(Stored data entries)

▬▬▬▬▬▬

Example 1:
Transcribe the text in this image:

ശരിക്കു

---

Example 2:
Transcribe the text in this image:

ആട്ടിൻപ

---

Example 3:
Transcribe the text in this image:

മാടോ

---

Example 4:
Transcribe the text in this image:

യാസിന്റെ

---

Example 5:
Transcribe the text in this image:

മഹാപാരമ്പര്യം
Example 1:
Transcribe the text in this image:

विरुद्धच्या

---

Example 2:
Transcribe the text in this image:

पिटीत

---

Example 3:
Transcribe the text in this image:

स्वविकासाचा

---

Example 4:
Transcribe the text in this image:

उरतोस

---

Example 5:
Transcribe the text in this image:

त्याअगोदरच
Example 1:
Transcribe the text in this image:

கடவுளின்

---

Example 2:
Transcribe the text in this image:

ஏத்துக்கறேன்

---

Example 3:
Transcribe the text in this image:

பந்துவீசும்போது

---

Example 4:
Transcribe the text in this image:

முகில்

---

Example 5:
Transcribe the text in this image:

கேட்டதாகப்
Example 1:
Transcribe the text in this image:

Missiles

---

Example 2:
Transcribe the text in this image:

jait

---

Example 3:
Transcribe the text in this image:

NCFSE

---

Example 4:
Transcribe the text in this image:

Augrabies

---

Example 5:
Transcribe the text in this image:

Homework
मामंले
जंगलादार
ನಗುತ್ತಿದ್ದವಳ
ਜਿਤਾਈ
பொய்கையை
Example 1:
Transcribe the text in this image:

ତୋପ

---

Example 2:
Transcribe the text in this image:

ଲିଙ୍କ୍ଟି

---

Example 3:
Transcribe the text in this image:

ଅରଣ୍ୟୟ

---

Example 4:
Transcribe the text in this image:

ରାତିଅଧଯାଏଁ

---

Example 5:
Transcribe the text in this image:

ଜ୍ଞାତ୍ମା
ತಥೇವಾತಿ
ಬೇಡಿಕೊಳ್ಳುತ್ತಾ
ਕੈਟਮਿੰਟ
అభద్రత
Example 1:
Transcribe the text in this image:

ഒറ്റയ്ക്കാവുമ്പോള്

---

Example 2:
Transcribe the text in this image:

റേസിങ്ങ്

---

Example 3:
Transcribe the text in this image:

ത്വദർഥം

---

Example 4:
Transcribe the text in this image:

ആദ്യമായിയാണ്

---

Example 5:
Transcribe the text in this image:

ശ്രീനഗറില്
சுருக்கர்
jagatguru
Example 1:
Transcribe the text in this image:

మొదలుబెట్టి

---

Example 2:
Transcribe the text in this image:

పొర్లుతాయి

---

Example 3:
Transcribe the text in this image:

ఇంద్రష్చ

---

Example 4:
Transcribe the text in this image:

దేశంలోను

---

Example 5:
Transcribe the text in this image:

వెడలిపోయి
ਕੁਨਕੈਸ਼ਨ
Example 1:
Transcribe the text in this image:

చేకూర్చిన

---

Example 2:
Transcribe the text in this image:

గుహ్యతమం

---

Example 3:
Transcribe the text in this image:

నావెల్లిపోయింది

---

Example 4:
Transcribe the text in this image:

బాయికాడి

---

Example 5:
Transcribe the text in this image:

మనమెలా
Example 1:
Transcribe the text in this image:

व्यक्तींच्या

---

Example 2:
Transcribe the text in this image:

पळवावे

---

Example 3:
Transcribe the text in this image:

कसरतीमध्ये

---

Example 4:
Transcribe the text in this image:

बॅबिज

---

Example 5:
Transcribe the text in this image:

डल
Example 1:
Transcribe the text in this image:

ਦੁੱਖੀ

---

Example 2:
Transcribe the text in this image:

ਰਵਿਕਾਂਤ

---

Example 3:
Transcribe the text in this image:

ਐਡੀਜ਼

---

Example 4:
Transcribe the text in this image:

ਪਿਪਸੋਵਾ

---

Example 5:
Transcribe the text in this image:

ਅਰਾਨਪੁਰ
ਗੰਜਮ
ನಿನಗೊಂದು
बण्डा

▬▬▬▬▬▬

**Required action**
Copy every record again, keeping each word unchanged.

**Answer space**
Example 1:
Transcribe the text in this image:

ശരിക്കു

---

Example 2:
Transcribe the text in this image:

ആട്ടിൻപ

---

Example 3:
Transcribe the text in this image:

മാടോ

---

Example 4:
Transcribe the text in this image:

യാസിന്റെ

---

Example 5:
Transcribe the text in this image:

മഹാപാരമ്പര്യം
Example 1:
Transcribe the text in this image:

विरुद्धच्या

---

Example 2:
Transcribe the text in this image:

पिटीत

---

Example 3:
Transcribe the text in this image:

स्वविकासाचा

---

Example 4:
Transcribe the text in this image:

उरतोस

---

Example 5:
Transcribe the text in this image:

त्याअगोदरच
Example 1:
Transcribe the text in this image:

கடவுளின்

---

Example 2:
Transcribe the text in this image:

ஏத்துக்கறேன்

---

Example 3:
Transcribe the text in this image:

பந்துவீசும்போது

---

Example 4:
Transcribe the text in this image:

முகில்

---

Example 5:
Transcribe the text in this image:

கேட்டதாகப்
Example 1:
Transcribe the text in this image:

Missiles

---

Example 2:
Transcribe the text in this image:

jait

---

Example 3:
Transcribe the text in this image:

NCFSE

---

Example 4:
Transcribe the text in this image:

Augrabies

---

Example 5:
Transcribe the text in this image:

Homework
मामंले
जंगलादार
ನಗುತ್ತಿದ್ದವಳ
ਜਿਤਾਈ
பொய்கையை
Example 1:
Transcribe the text in this image:

ତୋପ

---

Example 2:
Transcribe the text in this image:

ଲିଙ୍କ୍ଟି

---

Example 3:
Transcribe the text in this image:

ଅରଣ୍ୟୟ

---

Example 4:
Transcribe the text in this image:

ରାତିଅଧଯାଏଁ

---

Example 5:
Transcribe the text in this image:

ଜ୍ଞାତ୍ମା
ತಥೇವಾತಿ
ಬೇಡಿಕೊಳ್ಳುತ್ತಾ
ਕੈਟਮਿੰਟ
అభద్రత
Example 1:
Transcribe the text in this image:

ഒറ്റയ്ക്കാവുമ്പോള്

---

Example 2:
Transcribe the text in this image:

റേസിങ്ങ്

---

Example 3:
Transcribe the text in this image:

ത്വദർഥം

---

Example 4:
Transcribe the text in this image:

ആദ്യമായിയാണ്

---

Example 5:
Transcribe the text in this image:

ശ്രീനഗറില്
சுருக்கர்
jagatguru
Example 1:
Transcribe the text in this image:

మొదలుబెట్టి

---

Example 2:
Transcribe the text in this image:

పొర్లుతాయి

---

Example 3:
Transcribe the text in this image:

ఇంద్రష్చ

---

Example 4:
Transcribe the text in this image:

దేశంలోను

---

Example 5:
Transcribe the text in this image:

వెడలిపోయి
ਕੁਨਕੈਸ਼ਨ
Example 1:
Transcribe the text in this image:

చేకూర్చిన

---

Example 2:
Transcribe the text in this image:

గుహ్యతమం

---

Example 3:
Transcribe the text in this image:

నావెల్లిపోయింది

---

Example 4:
Transcribe the text in this image:

బాయికాడి

---

Example 5:
Transcribe the text in this image:

మనమెలా
Example 1:
Transcribe the text in this image:

व्यक्तींच्या

---

Example 2:
Transcribe the text in this image:

पळवावे

---

Example 3:
Transcribe the text in this image:

कसरतीमध्ये

---

Example 4:
Transcribe the text in this image:

बॅबिज

---

Example 5:
Transcribe the text in this image:

डल
Example 1:
Transcribe the text in this image:

ਦੁੱਖੀ

---

Example 2:
Transcribe the text in this image:

ਰਵਿਕਾਂਤ

---

Example 3:
Transcribe the text in this image:

ਐਡੀਜ਼

---

Example 4:
Transcribe the text in this image:

ਪਿਪਸੋਵਾ

---

Example 5:
Transcribe the text in this image:

ਅਰਾਨਪੁਰ
ਗੰਜਮ
ನಿನಗೊಂದು
बण्डा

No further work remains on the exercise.